[Your goal]:
Render the lines from the start of the entries through the line containing "afiliados, ampliar las", inclusive, as a JSON list of strings with one string per line and blank lines left out. Leave the pictures out.

(Dataset Opens)

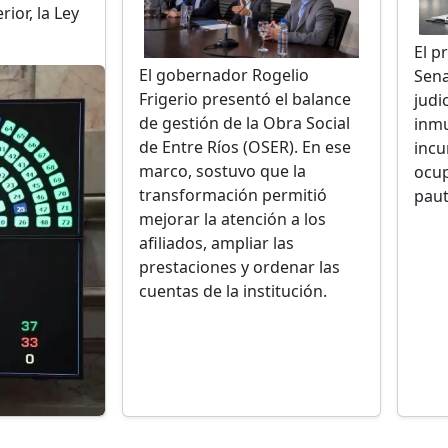
ior, la Ley
El p
El gobernador Rogelio
Sena
Frigerio presentó el balance
judi
de gestión de la Obra Social
inmu
de Entre Ríos (OSER). En ese
incu
marco, sostuvo que la
ocup
transformación permitió
paut
mejorar la atención a los
afiliados, ampliar las
prestaciones y ordenar las
cuentas de la institución.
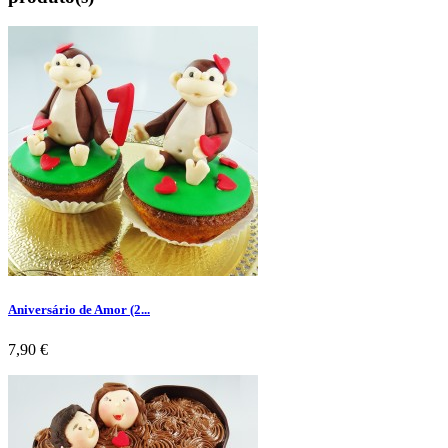
Aniversário de Amor (2...
Preço
7,90 €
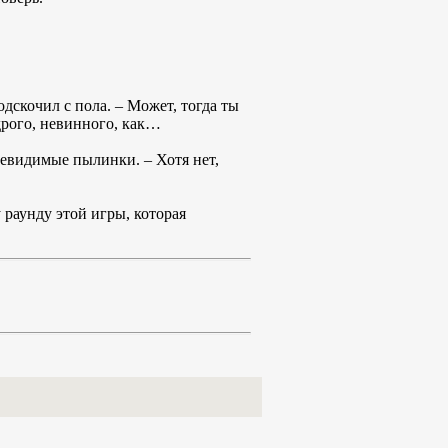
одскочил с пола. – Может, тогда ты
дрого, невинного, как…
невидимые пылинки. – Хотя нет,
 раунду этой игры, которая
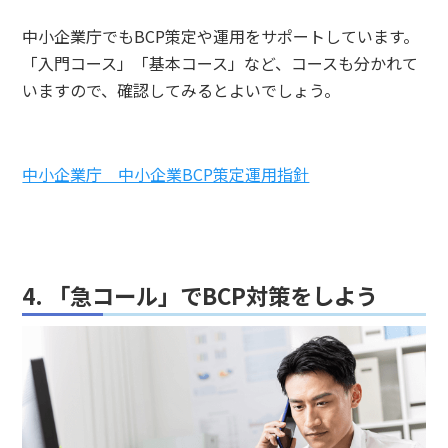
中小企業庁でもBCP策定や運用をサポートしています。
「入門コース」「基本コース」など、コースも分かれて
いますので、確認してみるとよいでしょう。
中小企業庁 中小企業BCP策定運用指針
4. 「急コール」でBCP対策をしよう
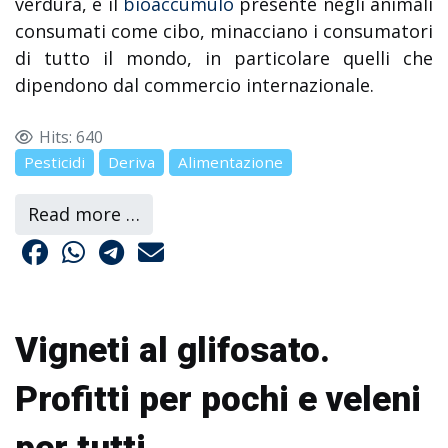
verdura, e il
bioaccumulo
presente negli animali
consumati come cibo, minacciano i consumatori
di tutto il mondo, in particolare quelli che
dipendono dal commercio internazionale.
Hits: 640
Pesticidi
Deriva
Alimentazione
Read more …
Vigneti al glifosato.
Profitti per pochi e veleni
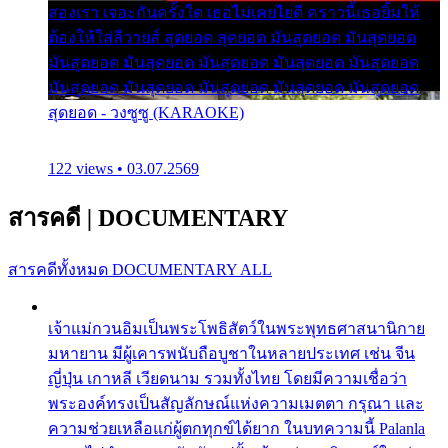
สองเรา เจอะกันครั้งใด เธอไม่เคยไยดี คราวนี้เธอยิ้มให้
ต้องให้ใส่ลีวายส์ สุดยอด สุดยอด มันสุดยอด มันสุดยอด
มันสุดยอด มันสุดยอด มันสุดยอด มันสุดยอด มันสุดยอด
มันสุดยอด มันสุดยอด มันสุดยอด มันสุดยอด มันสุดยอด
สุดยอด - วงซูซู (KARAOKE)
122 views • 03.07.2569
สารคดี
|
DOCUMENTARY
สารคดีทั้งหมด
DOCUMENTARY ALL
เจ้าแม่กวนอิมเป็นพระโพธิสัตว์ในพระพุทธศาสนานิกาย
มหายาน มีผู้เคารพนับถือบูชาในหลายประเทศ เช่น จีน
ญี่ปุ่น เกาหลี เวียดนาม รวมทั้งไทย โดยมีความเชื่อว่า
พระองค์ทรงเป็นสัญลักษณ์แห่งความเมตตา กรุณา และ
ความช่วยเหลือแก่ผู้ตกทุกข์ได้ยาก ในบทความนี้ Palanla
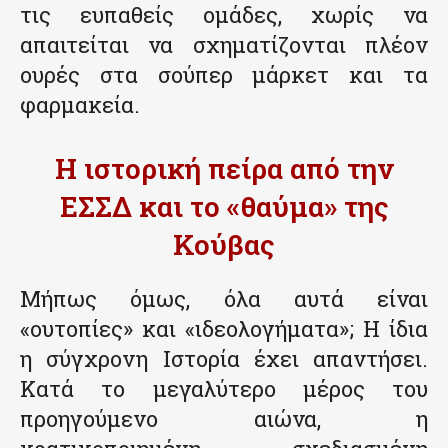
τις ευπαθείς ομάδες, χωρίς να
απαιτείται να σχηματίζονται πλέον
ουρές στα σούπερ μάρκετ και τα
φαρμακεία.
Η ιστορική πείρα από την
ΕΣΣΔ και το «θαύμα» της
Κούβας
Μήπως όμως, όλα αυτά είναι
«ουτοπίες» και «ιδεολογήματα»; Η ίδια
η σύγχρονη Ιστορία έχει απαντήσει.
Κατά το μεγαλύτερο μέρος του
προηγούμενο αιώνα, η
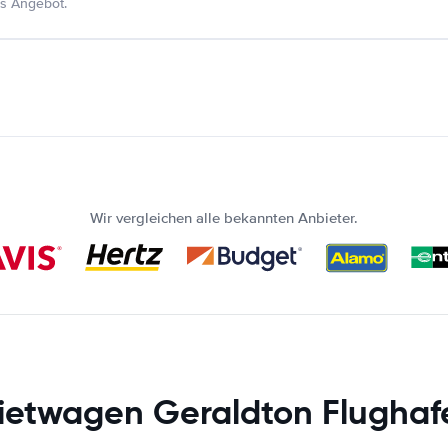
s Angebot.
Wir vergleichen alle bekannten Anbieter.
ietwagen Geraldton Flughaf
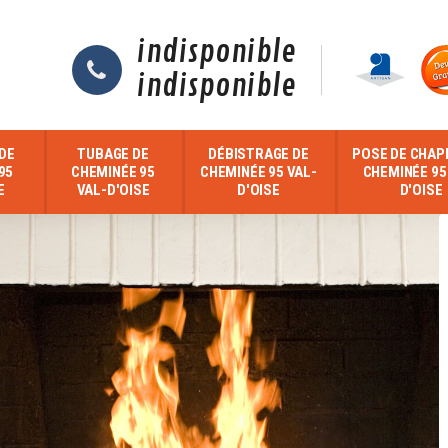
indisponible
indisponible
DE
TUBAGE DE
DÉBISTRAGE DE
POSE DE CHAP
95
CHEMINÉE 95
CHEMINÉE 95 VAL-
CHEMINÉE 95
E
VAL-D'OISE
D'OISE
D'OISE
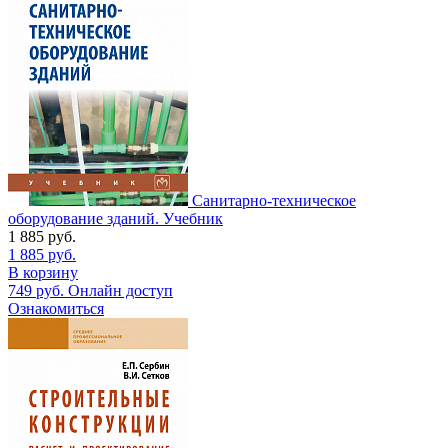
Санитарно-техническое
оборудование зданий. Учебник
1 885
руб.
1 885
руб.
В корзину
749
руб.
Онлайн доступ
Ознакомиться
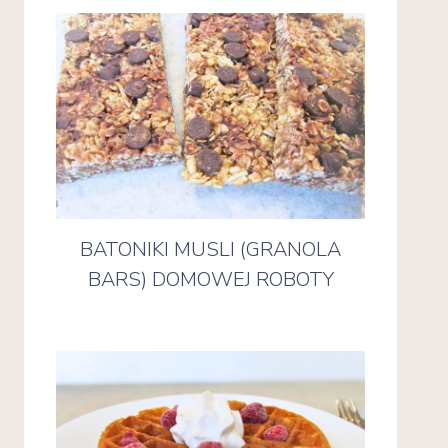
BATONIKI MUSLI (GRANOLA
BARS) DOMOWEJ ROBOTY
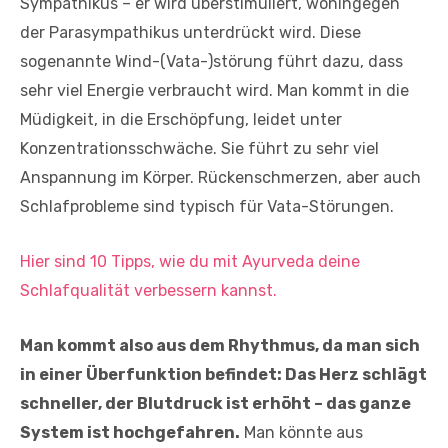
Sympathikus – er wird überstimuliert, wohingegen
der Parasympathikus unterdrückt wird. Diese
sogenannte Wind-(Vata-)störung führt dazu, dass
sehr viel Energie verbraucht wird. Man kommt in die
Müdigkeit, in die Erschöpfung, leidet unter
Konzentrationsschwäche. Sie führt zu sehr viel
Anspannung im Körper. Rückenschmerzen, aber auch
Schlafprobleme sind typisch für Vata-Störungen.
Hier sind 10 Tipps, wie du mit Ayurveda deine
Schlafqualität verbessern kannst.
Man kommt also aus dem Rhythmus, da man sich
in einer Überfunktion befindet: Das Herz schlägt
schneller, der Blutdruck ist erhöht – das ganze
System ist hochgefahren.
Man könnte aus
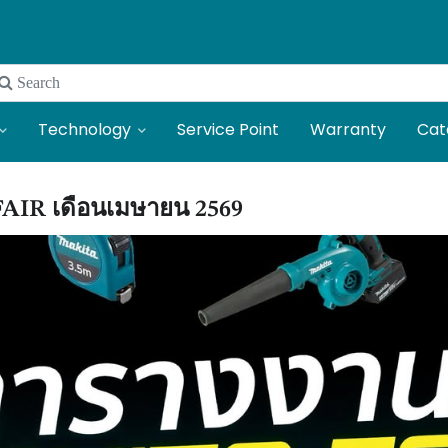
 Search
Technology
Service Point
Warranty
Cat
AIR เดือนเมษายน 2569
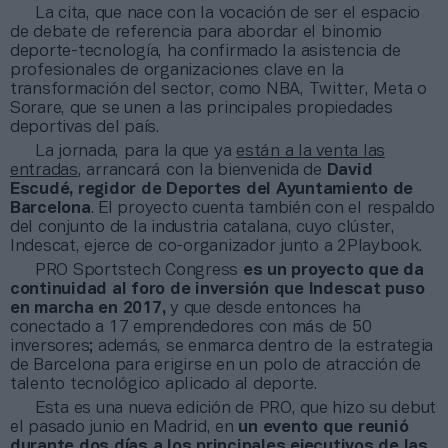
La cita, que nace con la vocación de ser el espacio
de debate de referencia para abordar el binomio
deporte-tecnología, ha confirmado la asistencia de
profesionales de organizaciones clave en la
transformación del sector, como NBA, Twitter, Meta o
Sorare, que se unen a las principales propiedades
deportivas del país.
La jornada, para la que ya
están a la venta las
entradas
, arrancará con la bienvenida de
David
Escudé, regidor de Deportes del Ayuntamiento de
Barcelona
. El proyecto cuenta también con el respaldo
del conjunto de la industria catalana, cuyo clúster,
Indescat, ejerce de co-organizador junto a 2Playbook.
PRO Sportstech Congress
es un proyecto que da
continuidad al foro de inversión que Indescat puso
en marcha en 2017,
y que desde entonces ha
conectado a 17 emprendedores con más de 50
inversores; además, se enmarca dentro de la estrategia
de Barcelona para erigirse en un polo de atracción de
talento tecnológico aplicado al deporte.
Esta es una nueva edición de PRO, que hizo su debut
el pasado junio en Madrid, en
un evento que reunió
durante dos días a los principales ejecutivos de las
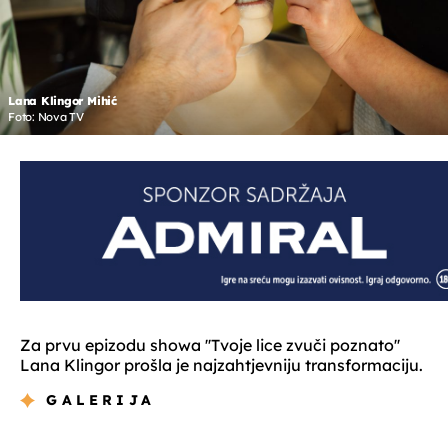
Lana Klingor Mihić
Foto: Nova TV
Za prvu epizodu showa ''Tvoje lice zvuči poznato''
Lana Klingor prošla je najzahtjevniju transformaciju.
GALERIJA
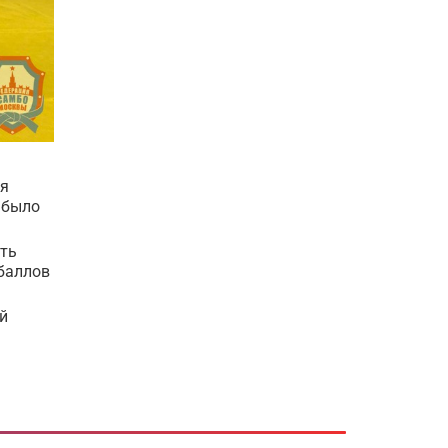
ля
 было
ать
 баллов
-й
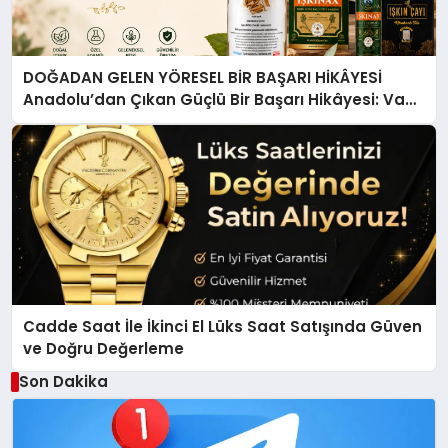
DOĞADAN GELEN YÖRESEL BİR BAŞARI HİKÂYESİ
Anadolu’dan Çıkan Güçlü Bir Başarı Hikâyesi: Van
Gölü Yöresel Işkın Kökü Sirkesi
Cadde Saat İle İkinci El Lüks Saat Satışında Güven
ve Doğru Değerleme
Son Dakika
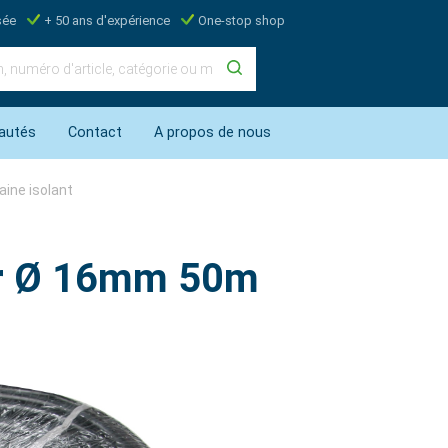
sée
+ 50 ans d'expérience
One-stop shop
autés
Contact
A propos de nous
aine isolant
oir Ø 16mm 50m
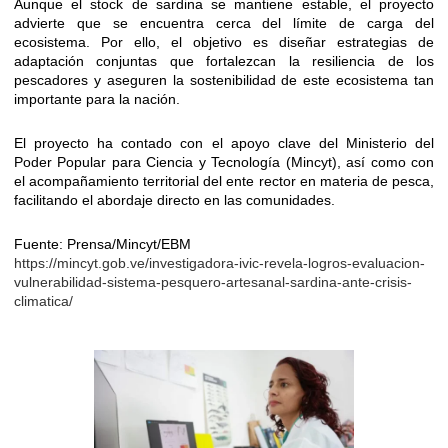
Aunque el stock de sardina se mantiene estable, el proyecto
advierte que se encuentra cerca del límite de carga del
ecosistema. Por ello, el objetivo es diseñar estrategias de
adaptación conjuntas que fortalezcan la resiliencia de los
pescadores y aseguren la sostenibilidad de este ecosistema tan
importante para la nación.
El proyecto ha contado con el apoyo clave del Ministerio del
Poder Popular para Ciencia y Tecnología (Mincyt), así como con
el acompañamiento territorial del ente rector en materia de pesca,
facilitando el abordaje directo en las comunidades.
Fuente: Prensa/Mincyt/EBM
https://mincyt.gob.ve/investigadora-ivic-revela-logros-evaluacion-
vulnerabilidad-sistema-pesquero-artesanal-sardina-ante-crisis-
climatica/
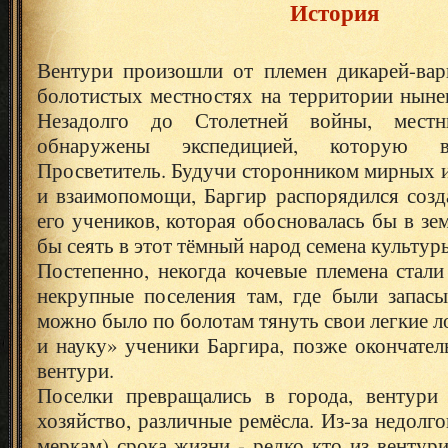
История
Вентури произошли от племен дикарей-вар
болотистых местностях на территории ныне
Незадолго до Столетней войны, мест
обнаружены экспедицией, которую в
Просветитель. Будучи сторонником мирных 
и взаимопомощи, Баргир распорядился созд
его учеников, которая обосновалась бы в зе
бы сеять в этот тёмный народ семена культур
Постепенно, некогда кочевые племена стали
некрупные поселения там, где были запасы
можно было по болотам тянуть свои легкие ло
и науку» ученики Баргира, позже окончате
вентури.
Поселки превращались в города, вентури 
хозяйство, различные ремёсла. Из-за недолг
меркам) срока жизни - редко кто из вентур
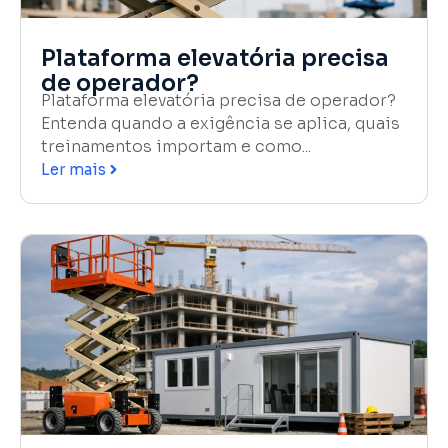
Plataforma elevatória precisa
de operador?
Plataforma elevatória precisa de operador?
Entenda quando a exigência se aplica, quais
treinamentos importam e como...
Ler mais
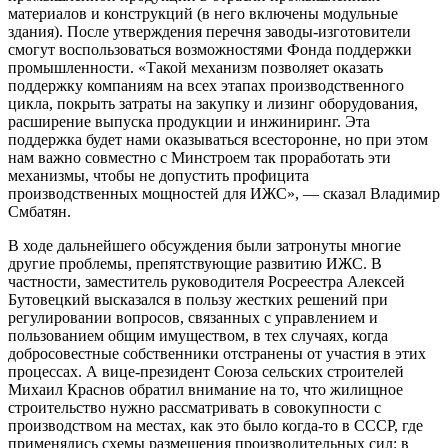
материалов и конструкций (в него включены модульные
здания). После утверждения перечня заводы-изготовители
смогут воспользоваться возможностями Фонда поддержки
промышленности. «Такой механизм позволяет оказать
поддержку компаниям на всех этапах производственного
цикла, покрыть затраты на закупку и лизинг оборудования,
расширение выпуска продукции и инжиниринг. Эта
поддержка будет нами оказываться всесторонне, но при этом
нам важно совместно с Минстроем так проработать эти
механизмы, чтобы не допустить профицита
производственных мощностей для ИЖС», — сказал Владимир
Смбатян.
В ходе дальнейшего обсуждения были затронуты многие
другие проблемы, препятствующие развитию ИЖС. В
частности, заместитель руководителя Росреестра Алексей
Бутовецкий высказался в пользу жестких решений при
регулировании вопросов, связанных с управлением и
пользованием общим имуществом, в тех случаях, когда
добросовестные собственники отстранены от участия в этих
процессах. А вице-президент Союза сельских строителей
Михаил Краснов обратил внимание на то, что жилищное
строительство нужно рассматривать в совокупности с
производством на местах, как это было когда-то в СССР, где
применялись схемы размещения производительных сил: в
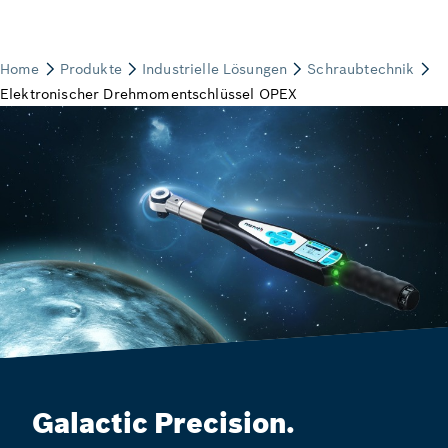
Galactic Precision.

(Dataset Closes)

[Worked solution]:
[
  "ior, la Ley",
  "El p",
  "El gobernador Rogelio",
  "Sena",
  "Frigerio presentó el balance",
  "judi",
  "de gestión de la Obra Social",
  "inmu",
  "de Entre Ríos (OSER). En ese",
  "incu",
  "marco, sostuvo que la",
  "ocup",
  "transformación permitió",
  "paut",
  "mejorar la atención a los",
  "afiliados, ampliar las"
]